What to do>
From the line with "collection? Happy brawling, and may the odds" to the line with "short, Pedal Pushers", retype every line exactly, including those two, and leave out the rest of the data below.

Material for this task>
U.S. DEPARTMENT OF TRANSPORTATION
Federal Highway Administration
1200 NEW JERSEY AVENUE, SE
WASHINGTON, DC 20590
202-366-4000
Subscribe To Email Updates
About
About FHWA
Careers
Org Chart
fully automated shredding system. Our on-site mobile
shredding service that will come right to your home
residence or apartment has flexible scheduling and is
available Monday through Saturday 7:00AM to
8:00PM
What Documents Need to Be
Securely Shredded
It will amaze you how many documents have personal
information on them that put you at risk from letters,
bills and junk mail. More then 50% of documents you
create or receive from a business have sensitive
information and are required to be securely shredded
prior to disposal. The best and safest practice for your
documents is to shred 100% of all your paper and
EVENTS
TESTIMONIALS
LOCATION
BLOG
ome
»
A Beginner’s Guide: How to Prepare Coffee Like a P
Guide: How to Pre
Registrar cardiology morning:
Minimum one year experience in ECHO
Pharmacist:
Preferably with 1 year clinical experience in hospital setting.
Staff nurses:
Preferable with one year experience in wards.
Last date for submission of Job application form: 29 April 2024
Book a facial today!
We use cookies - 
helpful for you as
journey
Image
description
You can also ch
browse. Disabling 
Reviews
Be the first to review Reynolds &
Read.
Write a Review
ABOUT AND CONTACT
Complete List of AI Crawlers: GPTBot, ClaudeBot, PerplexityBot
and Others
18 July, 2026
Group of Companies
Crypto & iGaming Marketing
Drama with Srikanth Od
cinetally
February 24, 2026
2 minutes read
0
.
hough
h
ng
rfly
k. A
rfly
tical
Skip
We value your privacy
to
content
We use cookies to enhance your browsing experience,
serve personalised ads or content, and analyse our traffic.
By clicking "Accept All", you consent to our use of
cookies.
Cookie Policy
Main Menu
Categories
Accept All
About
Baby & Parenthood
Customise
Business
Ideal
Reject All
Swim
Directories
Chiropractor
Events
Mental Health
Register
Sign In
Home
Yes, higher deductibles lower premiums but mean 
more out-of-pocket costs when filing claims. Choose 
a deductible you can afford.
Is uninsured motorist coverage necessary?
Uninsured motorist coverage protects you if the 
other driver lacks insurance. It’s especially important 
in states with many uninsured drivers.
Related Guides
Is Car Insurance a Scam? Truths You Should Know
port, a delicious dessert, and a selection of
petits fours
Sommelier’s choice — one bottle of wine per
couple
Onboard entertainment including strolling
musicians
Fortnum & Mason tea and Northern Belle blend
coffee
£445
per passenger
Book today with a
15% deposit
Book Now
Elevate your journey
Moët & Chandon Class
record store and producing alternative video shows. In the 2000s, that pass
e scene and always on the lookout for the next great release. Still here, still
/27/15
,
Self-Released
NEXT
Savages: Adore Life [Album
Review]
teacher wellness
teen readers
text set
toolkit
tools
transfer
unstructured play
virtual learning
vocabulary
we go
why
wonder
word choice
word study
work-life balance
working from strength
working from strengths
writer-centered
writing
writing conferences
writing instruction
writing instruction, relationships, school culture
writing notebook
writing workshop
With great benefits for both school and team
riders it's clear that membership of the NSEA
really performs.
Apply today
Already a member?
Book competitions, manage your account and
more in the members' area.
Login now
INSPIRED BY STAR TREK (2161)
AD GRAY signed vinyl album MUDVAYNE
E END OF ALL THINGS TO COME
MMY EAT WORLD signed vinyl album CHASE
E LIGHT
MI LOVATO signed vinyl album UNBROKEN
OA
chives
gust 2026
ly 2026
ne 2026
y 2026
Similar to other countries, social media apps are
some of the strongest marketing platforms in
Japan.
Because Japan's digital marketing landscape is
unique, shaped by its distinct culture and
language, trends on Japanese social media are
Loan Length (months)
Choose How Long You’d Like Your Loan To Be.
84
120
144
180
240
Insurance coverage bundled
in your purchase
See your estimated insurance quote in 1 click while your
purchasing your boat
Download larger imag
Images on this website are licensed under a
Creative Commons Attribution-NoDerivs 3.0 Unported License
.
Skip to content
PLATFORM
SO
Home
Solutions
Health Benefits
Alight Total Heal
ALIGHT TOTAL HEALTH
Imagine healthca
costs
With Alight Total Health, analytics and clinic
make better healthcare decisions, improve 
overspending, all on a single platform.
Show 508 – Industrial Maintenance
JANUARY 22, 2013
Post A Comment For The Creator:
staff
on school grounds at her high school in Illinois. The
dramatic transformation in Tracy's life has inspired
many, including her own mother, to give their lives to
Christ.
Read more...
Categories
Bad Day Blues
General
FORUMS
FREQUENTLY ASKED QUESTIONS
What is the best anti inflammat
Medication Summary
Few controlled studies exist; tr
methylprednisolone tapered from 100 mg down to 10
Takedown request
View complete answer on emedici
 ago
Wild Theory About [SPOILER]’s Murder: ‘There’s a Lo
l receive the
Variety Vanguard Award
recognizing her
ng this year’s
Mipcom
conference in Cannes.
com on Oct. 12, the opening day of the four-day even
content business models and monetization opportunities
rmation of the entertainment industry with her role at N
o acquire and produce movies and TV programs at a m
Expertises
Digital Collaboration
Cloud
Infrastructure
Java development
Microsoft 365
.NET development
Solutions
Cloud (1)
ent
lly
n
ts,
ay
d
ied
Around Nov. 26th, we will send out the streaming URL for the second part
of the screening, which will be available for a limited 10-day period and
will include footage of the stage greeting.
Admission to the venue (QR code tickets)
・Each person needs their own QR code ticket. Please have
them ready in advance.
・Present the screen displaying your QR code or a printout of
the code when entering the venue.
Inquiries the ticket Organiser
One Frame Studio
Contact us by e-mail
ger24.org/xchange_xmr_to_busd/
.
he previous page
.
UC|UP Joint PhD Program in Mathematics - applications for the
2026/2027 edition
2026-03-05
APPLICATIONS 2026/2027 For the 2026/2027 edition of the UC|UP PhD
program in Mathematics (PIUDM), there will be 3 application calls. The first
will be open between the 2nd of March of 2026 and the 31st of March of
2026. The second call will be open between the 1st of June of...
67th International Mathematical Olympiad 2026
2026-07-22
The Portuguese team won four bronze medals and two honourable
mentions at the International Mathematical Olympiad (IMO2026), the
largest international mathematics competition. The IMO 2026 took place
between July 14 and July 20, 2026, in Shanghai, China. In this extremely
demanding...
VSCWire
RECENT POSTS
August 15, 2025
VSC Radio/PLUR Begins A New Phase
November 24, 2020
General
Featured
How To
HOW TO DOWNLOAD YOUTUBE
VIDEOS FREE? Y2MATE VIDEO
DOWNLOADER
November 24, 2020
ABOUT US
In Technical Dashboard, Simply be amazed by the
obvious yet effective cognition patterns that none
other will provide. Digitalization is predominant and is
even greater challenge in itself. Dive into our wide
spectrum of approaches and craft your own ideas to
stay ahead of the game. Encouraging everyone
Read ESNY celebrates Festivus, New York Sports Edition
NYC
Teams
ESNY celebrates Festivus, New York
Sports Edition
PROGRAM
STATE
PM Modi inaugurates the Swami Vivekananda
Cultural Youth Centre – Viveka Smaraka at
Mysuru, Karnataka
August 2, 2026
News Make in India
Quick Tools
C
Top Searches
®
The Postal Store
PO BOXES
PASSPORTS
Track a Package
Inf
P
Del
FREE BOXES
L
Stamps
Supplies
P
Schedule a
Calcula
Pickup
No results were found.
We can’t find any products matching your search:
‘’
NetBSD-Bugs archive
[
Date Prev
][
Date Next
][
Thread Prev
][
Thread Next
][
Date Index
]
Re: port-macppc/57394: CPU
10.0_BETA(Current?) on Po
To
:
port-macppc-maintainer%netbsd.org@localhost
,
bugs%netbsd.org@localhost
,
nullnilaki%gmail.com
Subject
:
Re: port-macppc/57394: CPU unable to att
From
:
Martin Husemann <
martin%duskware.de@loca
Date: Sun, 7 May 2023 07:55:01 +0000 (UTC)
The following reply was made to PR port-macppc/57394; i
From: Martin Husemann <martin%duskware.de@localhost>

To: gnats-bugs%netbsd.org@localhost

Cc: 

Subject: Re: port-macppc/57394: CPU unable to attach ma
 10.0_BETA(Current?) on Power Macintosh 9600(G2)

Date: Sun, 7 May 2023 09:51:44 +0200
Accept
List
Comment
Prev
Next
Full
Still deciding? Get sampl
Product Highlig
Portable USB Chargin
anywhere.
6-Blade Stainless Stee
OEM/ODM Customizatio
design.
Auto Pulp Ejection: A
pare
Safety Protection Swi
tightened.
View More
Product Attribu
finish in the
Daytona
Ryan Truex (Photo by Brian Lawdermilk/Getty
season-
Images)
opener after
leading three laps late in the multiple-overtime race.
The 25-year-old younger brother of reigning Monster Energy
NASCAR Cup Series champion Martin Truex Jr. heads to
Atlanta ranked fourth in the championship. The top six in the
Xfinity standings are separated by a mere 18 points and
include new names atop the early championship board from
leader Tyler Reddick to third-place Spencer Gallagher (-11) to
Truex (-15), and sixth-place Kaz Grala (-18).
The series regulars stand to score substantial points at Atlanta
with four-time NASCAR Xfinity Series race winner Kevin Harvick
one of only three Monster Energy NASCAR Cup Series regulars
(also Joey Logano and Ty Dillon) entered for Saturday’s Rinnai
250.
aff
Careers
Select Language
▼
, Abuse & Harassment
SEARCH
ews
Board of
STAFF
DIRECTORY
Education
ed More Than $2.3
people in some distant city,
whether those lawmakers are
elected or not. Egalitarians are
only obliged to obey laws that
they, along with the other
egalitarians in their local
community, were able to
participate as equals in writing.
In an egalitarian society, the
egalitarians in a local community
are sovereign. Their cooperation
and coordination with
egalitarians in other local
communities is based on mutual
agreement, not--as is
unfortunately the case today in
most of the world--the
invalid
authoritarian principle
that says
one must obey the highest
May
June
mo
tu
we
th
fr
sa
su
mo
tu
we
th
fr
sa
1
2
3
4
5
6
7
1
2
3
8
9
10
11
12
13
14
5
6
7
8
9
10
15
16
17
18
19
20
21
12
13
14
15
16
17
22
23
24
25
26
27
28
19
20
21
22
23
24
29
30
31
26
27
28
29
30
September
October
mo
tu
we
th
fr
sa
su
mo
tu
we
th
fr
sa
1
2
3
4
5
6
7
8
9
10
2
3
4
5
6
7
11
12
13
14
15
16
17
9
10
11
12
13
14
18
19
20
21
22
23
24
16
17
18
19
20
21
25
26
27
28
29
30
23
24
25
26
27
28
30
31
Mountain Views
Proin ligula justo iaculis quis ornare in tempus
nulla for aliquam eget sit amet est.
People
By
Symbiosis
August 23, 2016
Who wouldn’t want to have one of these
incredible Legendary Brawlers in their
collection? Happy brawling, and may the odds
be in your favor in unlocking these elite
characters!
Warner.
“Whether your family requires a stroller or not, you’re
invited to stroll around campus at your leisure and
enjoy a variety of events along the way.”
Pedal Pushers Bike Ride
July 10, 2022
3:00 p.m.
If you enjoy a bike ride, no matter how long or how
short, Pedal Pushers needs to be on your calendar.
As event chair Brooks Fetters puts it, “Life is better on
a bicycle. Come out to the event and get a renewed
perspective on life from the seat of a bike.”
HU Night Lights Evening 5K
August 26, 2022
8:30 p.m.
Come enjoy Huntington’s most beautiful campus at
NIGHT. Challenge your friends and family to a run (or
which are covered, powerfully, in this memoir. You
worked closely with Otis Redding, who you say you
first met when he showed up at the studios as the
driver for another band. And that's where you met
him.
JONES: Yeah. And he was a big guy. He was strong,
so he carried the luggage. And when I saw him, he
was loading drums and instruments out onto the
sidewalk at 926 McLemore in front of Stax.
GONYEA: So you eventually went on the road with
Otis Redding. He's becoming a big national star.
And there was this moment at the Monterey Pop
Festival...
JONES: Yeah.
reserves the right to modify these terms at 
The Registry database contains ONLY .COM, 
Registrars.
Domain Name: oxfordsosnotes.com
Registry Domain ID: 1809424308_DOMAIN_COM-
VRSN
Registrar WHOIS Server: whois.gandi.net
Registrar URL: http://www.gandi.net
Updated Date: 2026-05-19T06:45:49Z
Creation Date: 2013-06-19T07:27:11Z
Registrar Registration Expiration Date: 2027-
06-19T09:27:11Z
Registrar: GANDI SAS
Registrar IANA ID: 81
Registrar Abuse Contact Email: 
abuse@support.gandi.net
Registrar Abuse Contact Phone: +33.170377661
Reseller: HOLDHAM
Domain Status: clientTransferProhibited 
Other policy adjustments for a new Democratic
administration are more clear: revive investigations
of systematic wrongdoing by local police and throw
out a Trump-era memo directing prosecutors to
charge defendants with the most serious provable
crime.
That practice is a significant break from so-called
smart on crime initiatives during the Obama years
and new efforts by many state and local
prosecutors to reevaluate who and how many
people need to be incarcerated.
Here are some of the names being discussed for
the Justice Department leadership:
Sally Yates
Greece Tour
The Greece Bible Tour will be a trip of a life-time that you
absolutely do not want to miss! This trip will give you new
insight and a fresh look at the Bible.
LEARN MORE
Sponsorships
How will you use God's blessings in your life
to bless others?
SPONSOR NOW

Answer to the exercise>
collection? Happy brawling, and may the odds
be in your favor in unlocking these elite
characters!
Warner.
“Whether your family requires a stroller or not, you’re
invited to stroll around campus at your leisure and
enjoy a variety of events along the way.”
Pedal Pushers Bike Ride
July 10, 2022
3:00 p.m.
If you enjoy a bike ride, no matter how long or how
short, Pedal Pushers needs to be on your calendar.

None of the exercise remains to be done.